Immunomagnetic Capture and Multiplexed Surface Marker Detection of Circulating Tumor Cells with Magnetic Multicolor Surface-Enhanced Raman Scattering Nanotags


Circulating tumor cells (CTCs) have substantial clinical implications in cancer diagnosis and monitoring. Although significant progress has been made in developing technologies for CTC detection and counting, the ability to quantitatively detect multiple surface protein markers on individual tumor cells remains very limited.

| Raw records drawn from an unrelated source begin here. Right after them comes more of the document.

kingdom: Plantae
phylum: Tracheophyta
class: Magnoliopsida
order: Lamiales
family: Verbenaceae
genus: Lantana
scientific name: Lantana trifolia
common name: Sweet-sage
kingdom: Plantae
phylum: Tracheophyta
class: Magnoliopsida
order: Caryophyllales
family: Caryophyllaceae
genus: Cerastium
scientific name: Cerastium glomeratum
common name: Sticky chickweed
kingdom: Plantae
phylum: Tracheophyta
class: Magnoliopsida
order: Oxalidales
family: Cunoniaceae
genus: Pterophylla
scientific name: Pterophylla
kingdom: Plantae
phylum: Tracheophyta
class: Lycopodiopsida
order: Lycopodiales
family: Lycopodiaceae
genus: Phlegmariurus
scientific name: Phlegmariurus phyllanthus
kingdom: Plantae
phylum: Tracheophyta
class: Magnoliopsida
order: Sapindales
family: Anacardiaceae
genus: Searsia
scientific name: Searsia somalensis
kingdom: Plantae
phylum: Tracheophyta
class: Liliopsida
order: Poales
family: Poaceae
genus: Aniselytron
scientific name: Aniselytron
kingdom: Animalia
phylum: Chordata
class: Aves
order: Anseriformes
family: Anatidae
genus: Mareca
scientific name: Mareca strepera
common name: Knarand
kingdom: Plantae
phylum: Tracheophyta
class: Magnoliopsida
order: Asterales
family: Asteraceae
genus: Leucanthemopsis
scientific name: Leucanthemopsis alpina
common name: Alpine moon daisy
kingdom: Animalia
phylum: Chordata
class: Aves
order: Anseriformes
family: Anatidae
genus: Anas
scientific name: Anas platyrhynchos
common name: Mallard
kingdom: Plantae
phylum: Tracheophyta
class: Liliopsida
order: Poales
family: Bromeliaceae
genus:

In this work, we report a multiplexed method that uses magnetic multicolor surface-enhanced Raman scattering (SERS) nanotags in conjunction with a chip-based immunomagnetic separation to quantitatively and simultaneously detect four surface protein markers on individual tumor cells in whole blood. Four-color SERS nanotags were prepared using magnetic-optical iron oxide-gold core-shell nanoparticles with different Raman reporters to recognize four different cancer markers with respective antibodies. A microfluidic device was fabricated to magnetically capture the nanoparticle-bound tumor cells and to perform online negative staining and single-cell optical detection. The level of each targeted protein was obtained by signal deconvolution of the mixed SERS signals from individual tumor cells using the classic least squares regression method. The method was tested with spiked tumor cells in human whole blood with three different breast cancer cell lines and compared with the results of purified cancer cells suspended in a phosphate buffer solution. The method, with either spiked cancer cells in blood or purified cancer cells, showed a strong correlation with purified cancer cells by enzyme-linked immunosorbent assay, suggesting the potential of our method for the reliable detection of multiple surface markers on CTCs. Combining immunomagnetic enrichment with high specificity, multiplexed targeting for the capture of CTC subpopulations, multicolor SERS detection with high sensitivity and specificity, microfluidics for handling rare cells and magnetic-plasmonic nanoparticles for dual enrichment and detection, our method provides an integrated, yet a simple and an efficient platform that has the potential to more sensitively detect and monitor cancer metastasis.